Contudo, devíamos também ser capazes de colocar outra pergunta. Apesar dos poucos recursos, terão mesmo de ser tão superficiais e desinteressantes as sondagens que se fazem em Portugal e, logo, tão superficial e desinteressante a cobertura que geram? Lidar com este problema é do interesse de todos. Se as sondagens servirem apenas para analisar a “corrida de cavalos”, o discurso estritamente politizado sobre elas acabará, mais tarde ou mais cedo, por se tornar absolutamente hegemónico: está demasiado em jogo.
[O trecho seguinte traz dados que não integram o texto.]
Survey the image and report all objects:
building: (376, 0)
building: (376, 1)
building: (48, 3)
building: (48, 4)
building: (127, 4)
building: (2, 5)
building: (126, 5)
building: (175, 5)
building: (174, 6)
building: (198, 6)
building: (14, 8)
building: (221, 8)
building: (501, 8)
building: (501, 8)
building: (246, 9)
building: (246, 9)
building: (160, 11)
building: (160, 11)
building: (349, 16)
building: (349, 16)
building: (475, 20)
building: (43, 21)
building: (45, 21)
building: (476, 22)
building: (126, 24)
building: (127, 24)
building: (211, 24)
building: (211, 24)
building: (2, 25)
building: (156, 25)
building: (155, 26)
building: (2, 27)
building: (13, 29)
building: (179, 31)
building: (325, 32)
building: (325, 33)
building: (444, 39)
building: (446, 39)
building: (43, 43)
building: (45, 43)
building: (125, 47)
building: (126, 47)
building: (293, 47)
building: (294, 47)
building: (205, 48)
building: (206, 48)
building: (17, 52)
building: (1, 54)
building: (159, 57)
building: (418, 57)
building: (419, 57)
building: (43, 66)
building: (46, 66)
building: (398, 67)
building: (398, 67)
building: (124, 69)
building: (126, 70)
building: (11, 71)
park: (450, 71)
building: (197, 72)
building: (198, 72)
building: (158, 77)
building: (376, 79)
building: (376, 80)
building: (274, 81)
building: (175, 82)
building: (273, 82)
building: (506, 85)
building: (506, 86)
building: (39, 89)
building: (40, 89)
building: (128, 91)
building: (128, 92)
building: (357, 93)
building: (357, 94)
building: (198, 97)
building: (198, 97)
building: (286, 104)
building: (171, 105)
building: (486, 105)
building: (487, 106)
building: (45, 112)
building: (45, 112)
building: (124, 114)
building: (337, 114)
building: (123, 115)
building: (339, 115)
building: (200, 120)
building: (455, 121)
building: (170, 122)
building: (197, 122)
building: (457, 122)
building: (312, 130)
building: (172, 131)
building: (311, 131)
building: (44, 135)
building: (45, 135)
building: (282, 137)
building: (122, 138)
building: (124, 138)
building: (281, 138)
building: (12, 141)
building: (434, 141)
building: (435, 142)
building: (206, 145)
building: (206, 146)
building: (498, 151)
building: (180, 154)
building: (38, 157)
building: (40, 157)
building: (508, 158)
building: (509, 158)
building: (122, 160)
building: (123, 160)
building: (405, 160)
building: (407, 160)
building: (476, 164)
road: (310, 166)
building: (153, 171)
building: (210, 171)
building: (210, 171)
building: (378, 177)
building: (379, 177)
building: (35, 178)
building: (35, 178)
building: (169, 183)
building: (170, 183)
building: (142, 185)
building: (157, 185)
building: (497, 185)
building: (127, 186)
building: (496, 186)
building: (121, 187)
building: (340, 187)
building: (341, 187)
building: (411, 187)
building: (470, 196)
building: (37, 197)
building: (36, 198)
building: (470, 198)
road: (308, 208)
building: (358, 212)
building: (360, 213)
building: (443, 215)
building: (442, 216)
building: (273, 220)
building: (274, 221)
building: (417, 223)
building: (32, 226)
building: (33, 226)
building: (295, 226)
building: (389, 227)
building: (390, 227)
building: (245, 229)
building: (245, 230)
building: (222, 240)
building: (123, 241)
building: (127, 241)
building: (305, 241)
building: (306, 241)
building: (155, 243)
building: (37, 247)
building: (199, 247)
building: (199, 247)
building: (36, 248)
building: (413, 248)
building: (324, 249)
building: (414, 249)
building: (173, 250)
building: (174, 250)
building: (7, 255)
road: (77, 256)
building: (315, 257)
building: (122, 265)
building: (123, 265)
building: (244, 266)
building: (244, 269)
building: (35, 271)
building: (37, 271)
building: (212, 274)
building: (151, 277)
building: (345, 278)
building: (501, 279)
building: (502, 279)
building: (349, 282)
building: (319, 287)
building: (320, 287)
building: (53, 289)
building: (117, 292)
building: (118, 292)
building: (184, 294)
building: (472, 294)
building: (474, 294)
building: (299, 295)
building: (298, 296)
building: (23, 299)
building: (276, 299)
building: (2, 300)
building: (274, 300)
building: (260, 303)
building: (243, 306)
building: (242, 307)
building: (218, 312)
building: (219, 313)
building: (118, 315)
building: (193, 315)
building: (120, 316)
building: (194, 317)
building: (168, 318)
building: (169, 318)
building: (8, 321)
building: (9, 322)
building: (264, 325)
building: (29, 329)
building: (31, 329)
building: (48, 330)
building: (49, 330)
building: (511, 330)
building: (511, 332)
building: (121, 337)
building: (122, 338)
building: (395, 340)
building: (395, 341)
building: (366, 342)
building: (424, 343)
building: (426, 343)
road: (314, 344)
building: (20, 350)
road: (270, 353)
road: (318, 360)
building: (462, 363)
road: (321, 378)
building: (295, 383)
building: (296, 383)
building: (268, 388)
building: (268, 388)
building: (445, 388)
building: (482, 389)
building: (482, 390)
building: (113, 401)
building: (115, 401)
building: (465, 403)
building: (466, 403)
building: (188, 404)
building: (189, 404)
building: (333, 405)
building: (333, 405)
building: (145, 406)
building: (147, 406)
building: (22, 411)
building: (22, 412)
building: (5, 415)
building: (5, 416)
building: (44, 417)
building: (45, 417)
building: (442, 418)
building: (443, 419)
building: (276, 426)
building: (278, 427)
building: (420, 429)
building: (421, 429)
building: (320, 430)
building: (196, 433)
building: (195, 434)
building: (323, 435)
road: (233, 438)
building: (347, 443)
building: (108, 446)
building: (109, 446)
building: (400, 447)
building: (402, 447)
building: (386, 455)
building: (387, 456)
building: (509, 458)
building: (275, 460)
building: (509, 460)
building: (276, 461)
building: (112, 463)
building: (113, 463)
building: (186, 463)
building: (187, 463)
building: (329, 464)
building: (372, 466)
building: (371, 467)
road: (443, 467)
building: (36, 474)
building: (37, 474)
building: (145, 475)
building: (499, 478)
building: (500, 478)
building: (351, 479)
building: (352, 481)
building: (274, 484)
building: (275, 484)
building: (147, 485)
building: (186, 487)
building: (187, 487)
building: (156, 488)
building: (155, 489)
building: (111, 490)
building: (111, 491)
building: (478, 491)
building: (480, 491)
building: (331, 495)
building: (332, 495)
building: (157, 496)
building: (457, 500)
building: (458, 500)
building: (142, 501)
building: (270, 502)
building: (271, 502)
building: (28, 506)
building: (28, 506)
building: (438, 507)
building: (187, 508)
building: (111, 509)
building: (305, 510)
Mas se isso acontecer, aqueles que fazem as sondagens e aqueles que as analisam acabarão por ser vistos como parte desse jogo e, logo, descredibilizados como fontes de informação relevante.

 

É isto que importaria impedir. A “corrida de cavalos” fará sempre parte do interesse e do “picante” das sondagens, não tenhamos ilusões. Mas nas sondagens que já se fazem em Portugal, há muitos outros dados e factos sobre o eleitorado e a opinião pública que não são suficientemente valorizados por quem as encomenda e, assim, permanecem ocultos para todos. Não sendo susceptíveis de serem usados para ganho político imediato, são apesar disso muito relevantes. E como espero ter mostrado com os exemplos anteriores, há muitas coisas que não são perguntadas e analisadas que o poderiam ser, sem grandes custos acrescidos. Bastaria um pouco de imaginação, atenção e saber. Teríamos assim uma visão mais profunda do que pensam e querem os eleitores portugueses, daquilo que os une e os divide, e porquê. E uma visão mais profunda do que são as sondagens e para que servem. Se as sondagens podem fazer qualquer coisa de positivo pela democracia, será mais por aqui do que pela obsessão exclusiva com as intenções de voto ou com os termómetros de popularidade.

 

Pedro Magalhães é investigador do Instituto de Ciências Sociais da Universidade de Lisboa e Director Científico da Fundação Francisco Manuel dos Santos. Faz investigação da área do comportamento eleitoral e da opinião pública, e foi director do Centro de Sondagens e Estudos de Opinião da Universidade Católica até 2009. Autor do livro Sondagens, Eleições e Opinião Pública.